Google’s Gemini 3 Triumph Leaves Teams Exhausted, Says Sundar Pichai

Update: 2025-11-27 15:08 IST

After an intense few weeks leading up to one of its biggest AI releases, Google is taking a moment to breathe. CEO Sundar Pichai has acknowledged the tremendous pressure his teams faced during the rollout of Gemini 3, the company’s most powerful artificial intelligence model to date. Speaking on the “Google AI: Release Notes” podcast, Pichai joked that the engineers behind the breakthrough urgently need downtime. “I think some folks need some sleep,” he laughed, adding, “Hopefully we all get a bit of rest.”

His comments follow a milestone week for Google. The debut of Gemini 3 not only reignited the global AI race but also delivered a major boost to the company’s stock. With shares up nearly 70 percent this year—and a notable 12 percent jump immediately after the model’s unveiling—Google’s market valuation is now closing in on an extraordinary $4 trillion.

A Major Turning Point in the AI Race

For Google, Gemini 3 represents more than a product release—it marks a return to prominence in a field where rivals like OpenAI and Anthropic have grown increasingly competitive. Early reactions from industry leaders highlight the magnitude of the upgrade. Salesforce CEO Marc Benioff went as far as calling Gemini 3 an “insane” leap, declaring that after spending two hours with the new model, he’s “not going back” to ChatGPT.

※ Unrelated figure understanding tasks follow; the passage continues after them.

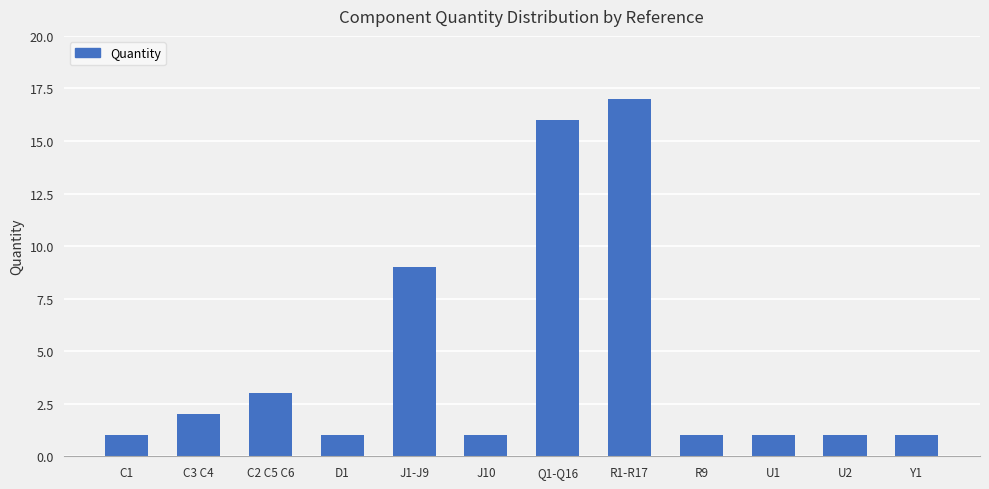

Is it true that the value at C3 C4 is 1?

False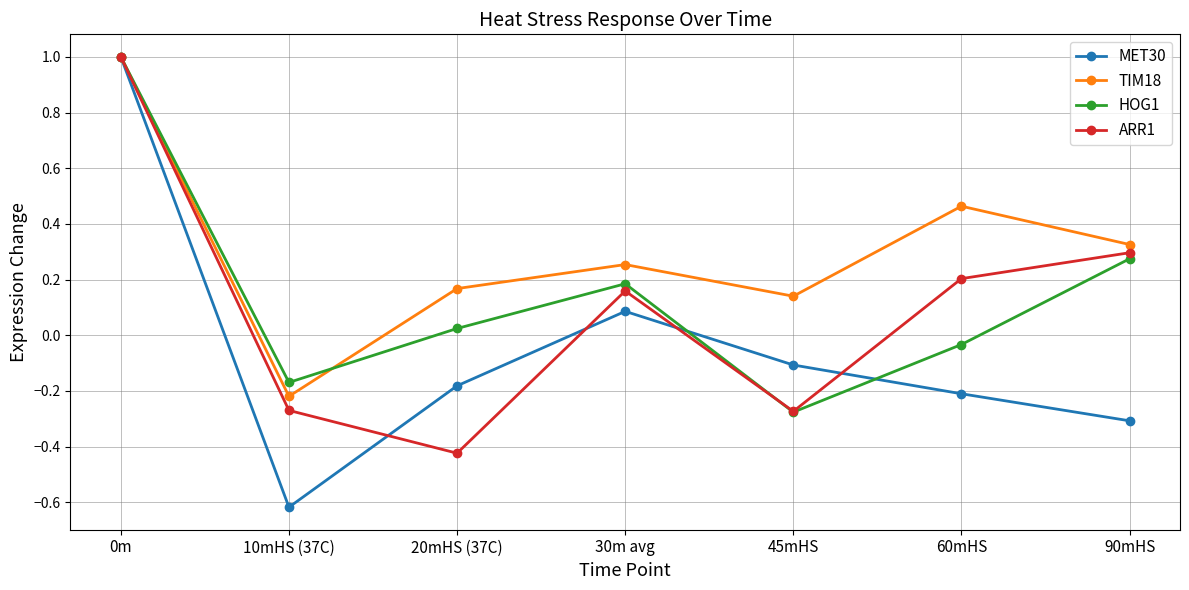

The HOG1 series shows -0.5 at 45mHS. True or false?

False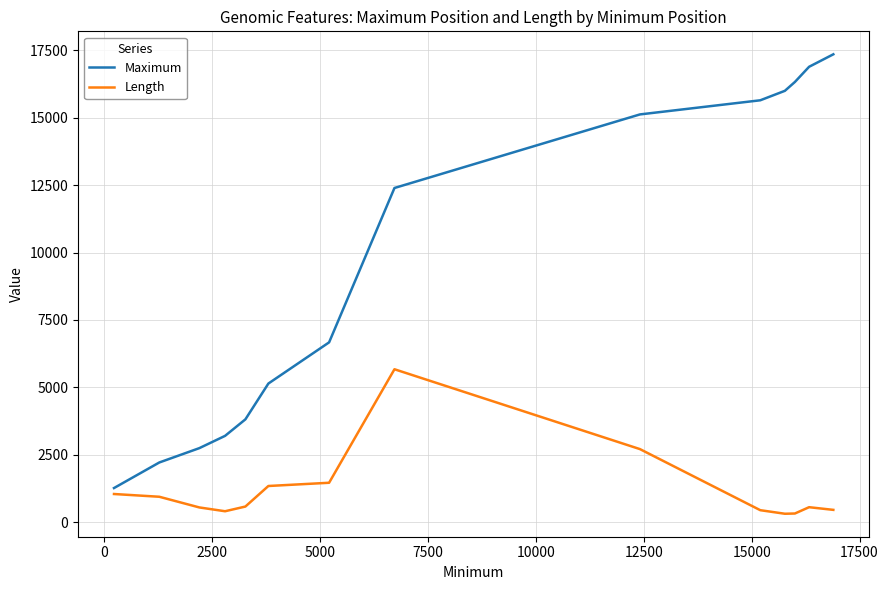

At how many categories does at least one series exceed 11715?

7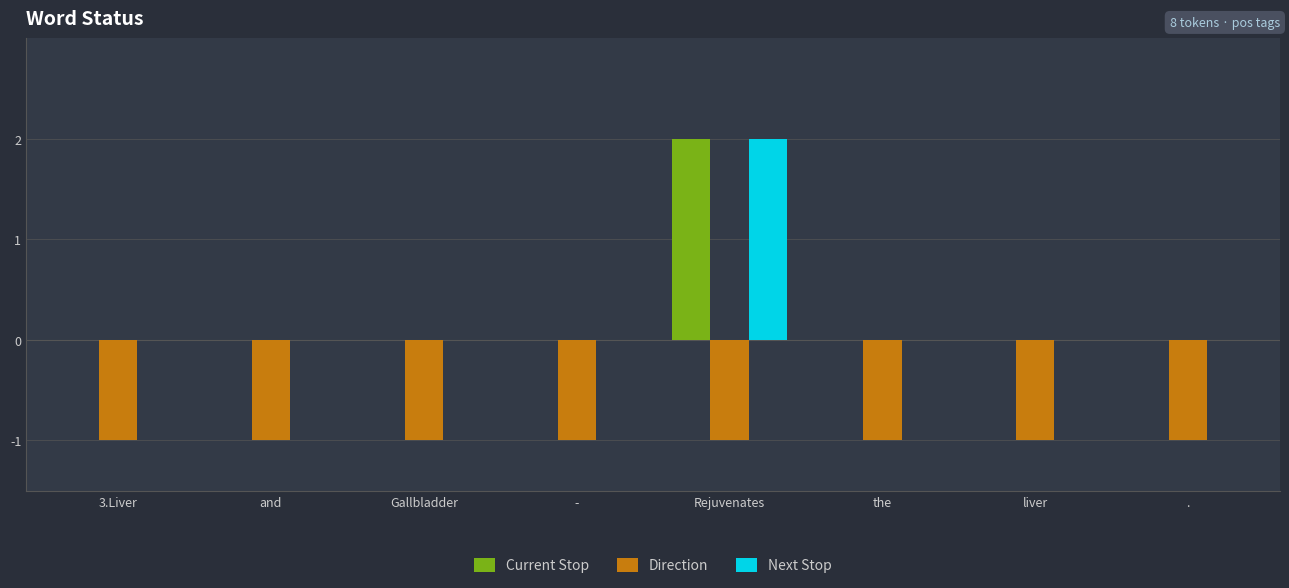

What is the maximum value for Next Stop?

2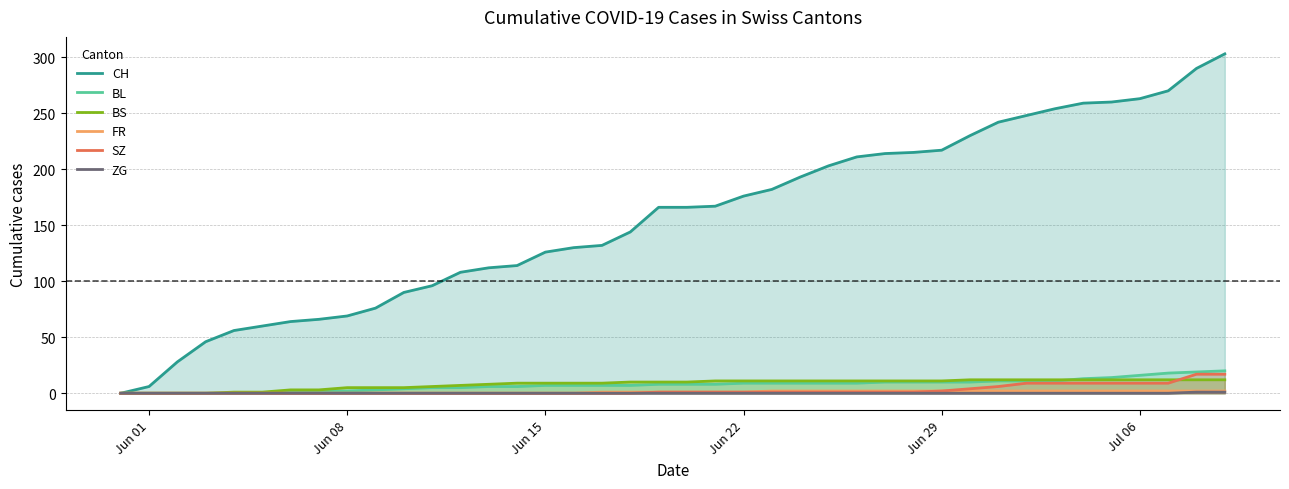

Which series has the largest total across all categories?

CH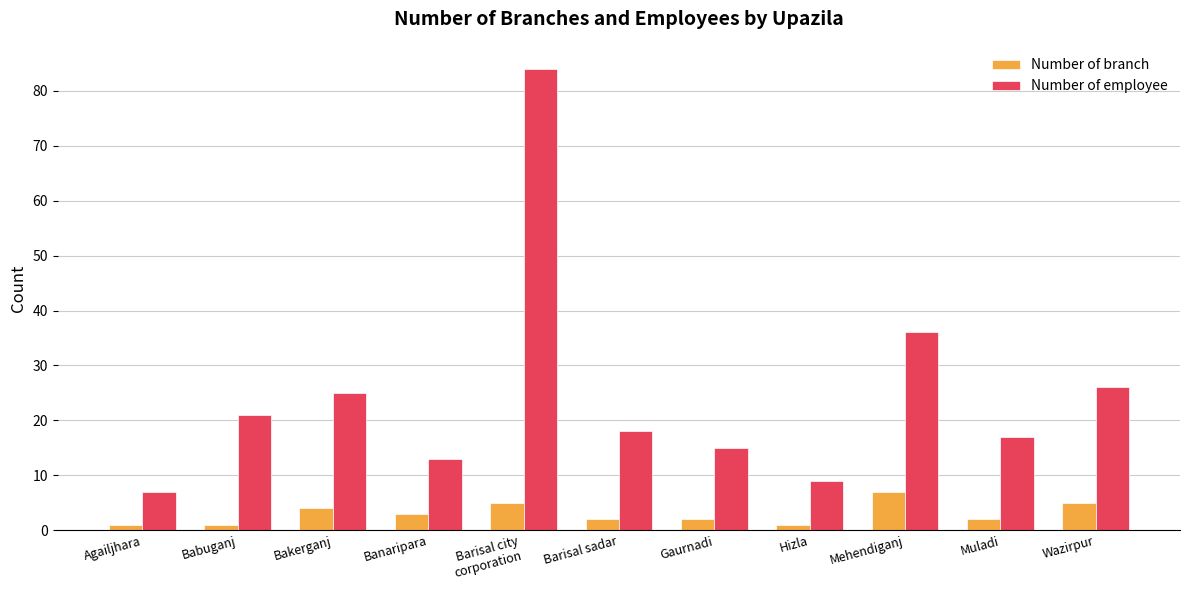

What is the difference between the maximum and minimum values in the Number of branch series?

6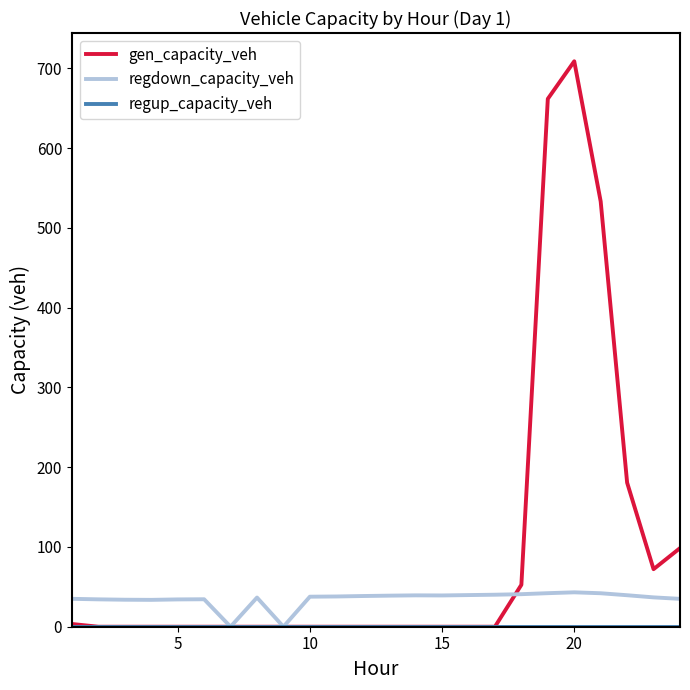

What is the highest value of the gen_capacity_veh series?

708.9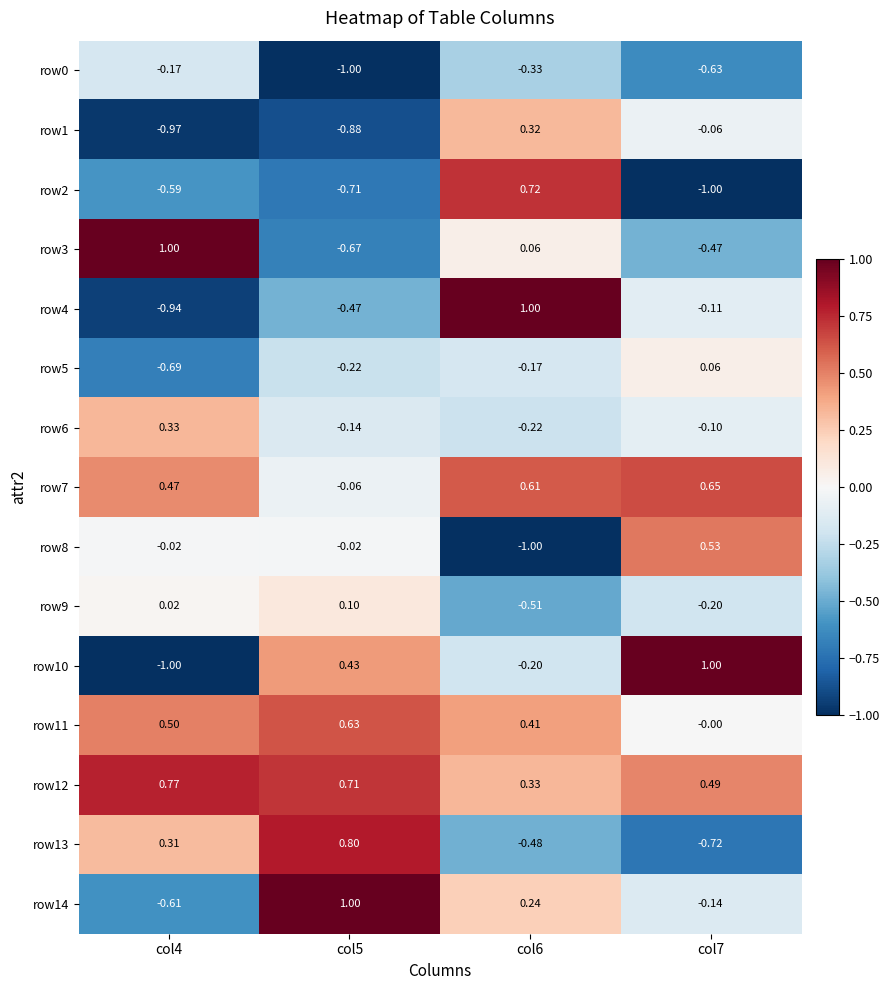

Is the value of row4 at col5 greater than the value of row8 at col4?

No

The enthusiastic response has revived conversations around whether Google has reclaimed the AI leadership it once held before the surge of generative AI tools in 2022. But for Pichai, this moment has been years in the making.

A Decade-Long Strategy Comes Together

Pichai reiterated that Google’s AI-first vision began nearly ten years ago. “In 2016, I wanted the whole company to be AI-first,” he said, emphasising that today’s achievements are the result of long-term planning rather than sudden leaps.

That foundation includes the early days of Google Brain in 2012, DeepMind’s acquisition in 2014, and the development of tensor processing units (TPUs) that now power the company’s largest models. “It was clear to me in 2016, seeing all that, we were about to go through another platform shift,” Pichai said. “That was a full-stack bet on setting up Google to be an AI-first company.”

Although critics sometimes accused Google of losing momentum, Pichai insists the company was quietly building capabilities behind the scenes. “If you were on the outside, it would look like we were quiet or we were behind, but we were putting all the building blocks in place,” he explained.

Full-Stack Innovation Pays Off

Google’s approach relied on strengthening every level of the AI pipeline—from infrastructure and training systems to pre-training, post-training, and test-time compute. According to Pichai, this deep, layered groundwork took time but was essential for tackling the demands of generative AI. “When we first tried to meet the generative AI moment, we were short on capacity,” he admitted. The company had to massively expand its technical capabilities before scaling Gemini to its current form.

The merger of Google Brain and DeepMind further accelerated innovation, pushing Gemini 3 across the finish line faster than earlier models. With the launch now complete, Pichai says Google has reached a turning point. “We’re on the other side now,” he stated confidently.

For the engineers who powered Gemini 3’s rapid development, some well-deserved rest is finally on the horizon—even if only for a moment. Because as Pichai’s comments suggest, Google’s renewed AI sprint is only just beginning.